Nov 19, 2020 - Sale 2552

Sale 2552 - Lot 136

Price Realized: $ 10,625
?Final Price Realized includes Buyer’s Premium added to Hammer Price
Estimate: $ 8,000 - $ 12,000
JOSEF ALBERS
Sanctuary.

Lithograph on Serir Whitewove paper, 1942. 215x398 mm; 8 1/2x18 5/8 inches, full margins. Signed, titled, dated and numbered 3/30 in pencil, lower margin. Printed by Reinhard Schulmann, Hickory, North Carolina. From Graphic Tectonics.
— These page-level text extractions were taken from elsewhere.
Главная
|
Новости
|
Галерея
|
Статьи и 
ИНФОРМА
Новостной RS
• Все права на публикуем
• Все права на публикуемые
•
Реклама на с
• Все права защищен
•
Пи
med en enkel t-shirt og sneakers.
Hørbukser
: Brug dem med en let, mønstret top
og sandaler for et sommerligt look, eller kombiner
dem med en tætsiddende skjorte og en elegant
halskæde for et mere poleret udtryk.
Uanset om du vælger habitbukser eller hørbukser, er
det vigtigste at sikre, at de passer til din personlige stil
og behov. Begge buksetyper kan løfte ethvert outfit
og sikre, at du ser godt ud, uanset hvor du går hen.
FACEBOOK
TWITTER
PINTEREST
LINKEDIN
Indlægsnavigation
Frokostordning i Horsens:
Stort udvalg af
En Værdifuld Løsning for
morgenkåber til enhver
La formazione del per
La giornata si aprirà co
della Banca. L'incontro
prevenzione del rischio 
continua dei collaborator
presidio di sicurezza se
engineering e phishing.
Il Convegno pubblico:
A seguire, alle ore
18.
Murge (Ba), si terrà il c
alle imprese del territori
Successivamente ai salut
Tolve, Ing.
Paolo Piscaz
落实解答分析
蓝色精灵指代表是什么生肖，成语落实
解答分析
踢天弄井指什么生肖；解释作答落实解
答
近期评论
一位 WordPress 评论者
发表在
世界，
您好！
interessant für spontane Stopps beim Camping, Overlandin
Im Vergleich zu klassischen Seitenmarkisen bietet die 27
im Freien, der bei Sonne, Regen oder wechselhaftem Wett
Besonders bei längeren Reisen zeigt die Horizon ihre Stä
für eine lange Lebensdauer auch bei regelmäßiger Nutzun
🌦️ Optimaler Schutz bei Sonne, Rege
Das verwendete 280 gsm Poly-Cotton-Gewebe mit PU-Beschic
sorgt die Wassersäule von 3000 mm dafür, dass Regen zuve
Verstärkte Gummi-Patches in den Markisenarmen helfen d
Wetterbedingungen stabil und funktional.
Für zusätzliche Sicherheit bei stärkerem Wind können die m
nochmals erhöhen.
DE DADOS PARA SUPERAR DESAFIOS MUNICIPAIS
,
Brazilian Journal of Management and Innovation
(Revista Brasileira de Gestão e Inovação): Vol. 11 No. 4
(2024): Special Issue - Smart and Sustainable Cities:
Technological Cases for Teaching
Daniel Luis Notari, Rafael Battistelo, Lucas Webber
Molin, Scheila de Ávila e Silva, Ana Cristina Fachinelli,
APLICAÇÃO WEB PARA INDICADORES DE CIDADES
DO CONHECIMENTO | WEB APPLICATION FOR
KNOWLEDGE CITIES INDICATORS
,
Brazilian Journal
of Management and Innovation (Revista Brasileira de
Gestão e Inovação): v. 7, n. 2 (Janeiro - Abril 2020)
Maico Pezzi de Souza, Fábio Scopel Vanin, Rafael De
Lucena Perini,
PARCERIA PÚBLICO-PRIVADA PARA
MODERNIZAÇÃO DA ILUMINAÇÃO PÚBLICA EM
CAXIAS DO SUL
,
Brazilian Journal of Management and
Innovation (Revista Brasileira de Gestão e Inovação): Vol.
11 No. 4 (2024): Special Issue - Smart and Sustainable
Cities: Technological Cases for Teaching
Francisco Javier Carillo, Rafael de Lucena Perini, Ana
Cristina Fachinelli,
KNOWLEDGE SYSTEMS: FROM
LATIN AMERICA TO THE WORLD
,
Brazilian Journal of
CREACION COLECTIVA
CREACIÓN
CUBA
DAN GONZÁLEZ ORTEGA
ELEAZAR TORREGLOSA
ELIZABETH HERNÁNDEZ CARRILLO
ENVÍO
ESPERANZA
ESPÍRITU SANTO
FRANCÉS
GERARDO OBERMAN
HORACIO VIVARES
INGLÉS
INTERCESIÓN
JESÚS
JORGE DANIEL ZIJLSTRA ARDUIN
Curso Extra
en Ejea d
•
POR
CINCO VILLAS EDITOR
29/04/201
A very good impression of this extremely scarce lithograph.

We have not found another impression at auction in the past 30 years.

In 1941, Albers (1888-1976) was invited by Walter Gropius (with whom he collaborated previously at the Bauhaus, Weimar; Gropius was the founder of the famed modern art and design school, Albers was first a student then a young instructor during the early 1920s) to teach at Harvard's Graduate School of Design. While at Harvard he started a series of drawings that aimed to challenge the nature and aims of graphic art. Conventional drawing was based on a modulated line to create the illusion of space on a two-dimensional surface; Albers combined a series of unmodulated thick and thin lines in precisely drawn compositions to show that, even with the constraints of the unmodulated line, graphic art could achieve movement and depth on the page.

The drawings formed the basis for a series of lithographs the following year. The Graphic Tectonics series marked a shift in Albers' printmaking output. Prior to this, he had been experimenting with drypoint and free-flowing lines. Instead, he turned to using straight-edges to create precise compositions more associated with machine-made than handmade, and the series is a precursor of the work that dominated the remainder of his career, including his iconic exploration of color theory employing squares and other hard-edged geometric forms (see lot 137 and lot 138). Danilowitz 104.